Following the shooting, the Border Police issued a statement claiming that two officers believed Al-Hallaq was carrying a gun and chased him, shooting him dead in a garbage room only metres away from the special needs school which he attended. Al-Hallaq's caregiver, Warda Abu Hadid, who was at the scene during his murder, recalled shouting: "He is disabled, he is disabled!" in Hebrew at the police.
At the time of his death, Israeli officers present claimed he was a terrorist because he was wearing gloves, and an investigation was opened into the case. Al-Hallaq's mother had said that he was autistic and did not understand the orders that the officers gave. Witnesses then stated that a policeman fired bullets at Al-Hallaq and prevented ambulances from providing him aid.

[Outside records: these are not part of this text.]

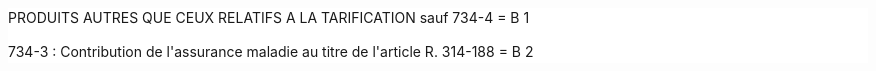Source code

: </td>
      <td width="53" colspan="2">

</td>
      <td width="38">

</td>
      <td width="39">

</td>
    </tr>
    <tr>
      <td colspan="3" width="142">

PRODUITS AUTRES QUE CEUX RELATIFS A LA TARIFICATION sauf 734-4 = B 1

</td>
      <td colspan="2" width="55">

</td>
      <td width="42">

</td>
      <td width="43">

</td>
      <td colspan="2" width="55">

</td>
      <td width="43">

</td>
      <td width="38">

</td>
      <td width="53" colspan="2">

</td>
      <td width="41">

</td>
      <td width="38">

</td>
      <td width="53" colspan="2">

</td>
      <td width="38">

</td>
      <td width="39">

</td>
    </tr>
    <tr>
      <td width="142" colspan="3">

734-3 : Contribution de l'assurance maladie au titre de l'article R. 314-188 = B 2

</td>
      <td colspan="2" width="55">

In the wake of the incident, protests erupted in Jerusalem and Jaffa. Internationally, Al-Hallaq's shooting drew comparisons to the case of the murder of unarmed Black man George Floyd in Minneapolis, eliciting smaller rallies against police brutality in the US.
The Israeli occupation authorities had released the indicted officer from detention in June 2020, just one day after he fired fatal shots at Al-Hallaq and left him to bleed to his death inside the Old City's Lion's Gate. Though the recent indictment was initially due to be filed in March 2021, a petition to the Supreme Court by the officer's defence counsel caused it to be postponed.
According to Haaretz, a statement released last October from the Justice Ministry unit that investigated the case stated: "The deceased posed no danger to police and civilians in the area," and that the officer who murdered him was not following orders but shot him of his own accord.